PROVIDED DATA Start Marker

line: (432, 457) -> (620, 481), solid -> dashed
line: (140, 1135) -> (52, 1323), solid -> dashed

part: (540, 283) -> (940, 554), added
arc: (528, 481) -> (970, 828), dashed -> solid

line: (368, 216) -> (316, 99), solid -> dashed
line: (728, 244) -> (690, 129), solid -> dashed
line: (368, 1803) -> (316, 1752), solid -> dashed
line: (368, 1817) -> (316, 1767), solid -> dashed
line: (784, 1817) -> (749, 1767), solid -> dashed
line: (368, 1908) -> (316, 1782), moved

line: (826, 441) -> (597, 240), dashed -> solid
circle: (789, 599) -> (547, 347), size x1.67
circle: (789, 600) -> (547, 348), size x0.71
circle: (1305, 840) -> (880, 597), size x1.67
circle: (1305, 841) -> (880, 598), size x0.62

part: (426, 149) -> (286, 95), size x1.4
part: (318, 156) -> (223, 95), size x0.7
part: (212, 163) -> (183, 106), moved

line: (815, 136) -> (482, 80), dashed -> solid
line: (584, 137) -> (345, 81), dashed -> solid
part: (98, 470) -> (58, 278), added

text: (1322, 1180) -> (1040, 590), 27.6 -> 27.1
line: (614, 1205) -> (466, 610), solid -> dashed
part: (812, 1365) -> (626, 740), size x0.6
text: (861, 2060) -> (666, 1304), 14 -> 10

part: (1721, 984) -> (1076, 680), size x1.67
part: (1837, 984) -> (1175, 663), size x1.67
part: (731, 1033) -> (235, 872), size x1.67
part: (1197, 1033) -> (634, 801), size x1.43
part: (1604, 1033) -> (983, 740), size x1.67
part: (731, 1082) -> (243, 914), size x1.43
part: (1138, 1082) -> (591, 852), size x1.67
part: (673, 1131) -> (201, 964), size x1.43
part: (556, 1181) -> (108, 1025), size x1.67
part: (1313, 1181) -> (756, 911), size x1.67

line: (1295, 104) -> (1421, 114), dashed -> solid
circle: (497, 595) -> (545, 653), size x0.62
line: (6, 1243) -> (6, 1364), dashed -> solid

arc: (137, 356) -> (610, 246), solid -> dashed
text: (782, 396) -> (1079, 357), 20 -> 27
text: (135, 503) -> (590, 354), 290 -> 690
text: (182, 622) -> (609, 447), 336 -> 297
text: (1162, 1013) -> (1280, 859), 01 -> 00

PROVIDED DATA End Marker

INSTRUCTIONS TO FOLLOW
Take the records above and return, word for word, only the lines that fall from the line with "part: (540, 283) -> (940, 554), added" to the line with "line: (815, 136)", both of them included.

TASK RESPONSE
part: (540, 283) -> (940, 554), added
arc: (528, 481) -> (970, 828), dashed -> solid

line: (368, 216) -> (316, 99), solid -> dashed
line: (728, 244) -> (690, 129), solid -> dashed
line: (368, 1803) -> (316, 1752), solid -> dashed
line: (368, 1817) -> (316, 1767), solid -> dashed
line: (784, 1817) -> (749, 1767), solid -> dashed
line: (368, 1908) -> (316, 1782), moved

line: (826, 441) -> (597, 240), dashed -> solid
circle: (789, 599) -> (547, 347), size x1.67
circle: (789, 600) -> (547, 348), size x0.71
circle: (1305, 840) -> (880, 597), size x1.67
circle: (1305, 841) -> (880, 598), size x0.62

part: (426, 149) -> (286, 95), size x1.4
part: (318, 156) -> (223, 95), size x0.7
part: (212, 163) -> (183, 106), moved

line: (815, 136) -> (482, 80), dashed -> solid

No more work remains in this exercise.